RECORDED DATA:
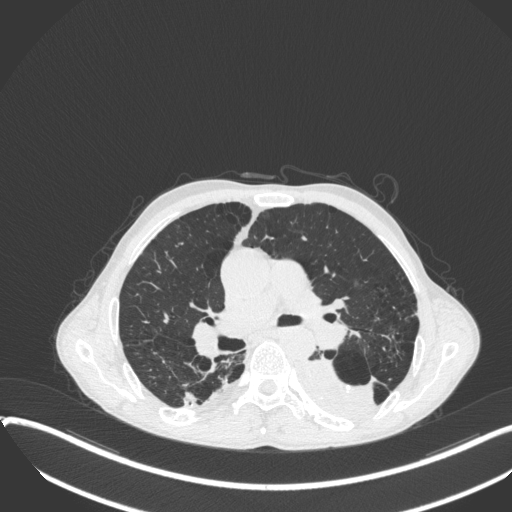
Chest CT, one axial slice. Slice 227 of 400 in the series (ordered by position). 120 kVp. Lung window (W 1500 / L -600 HU). 1 mm slice thickness. 512 × 512 image matrix. Male patient, age 57 years. Case-level facts recorded for this patient, not image findings: clinical TNM (as recorded): T4 N0 M0.
Structures marked on this image (bounding box drawn by a radiologist):
- lung tumour (recorded histology: squamous cell carcinoma): bounding box (x1, y1, x2, y2) in pixels: (294, 350, 379, 425)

EXERCISE GOAL: Starting at the line that contains "Structures marked on", retype each line through the end of the listing above and nothing else.

ANSWER SECTION:
Structures marked on this image (bounding box drawn by a radiologist):
- lung tumour (recorded histology: squamous cell carcinoma): bounding box (x1, y1, x2, y2) in pixels: (294, 350, 379, 425)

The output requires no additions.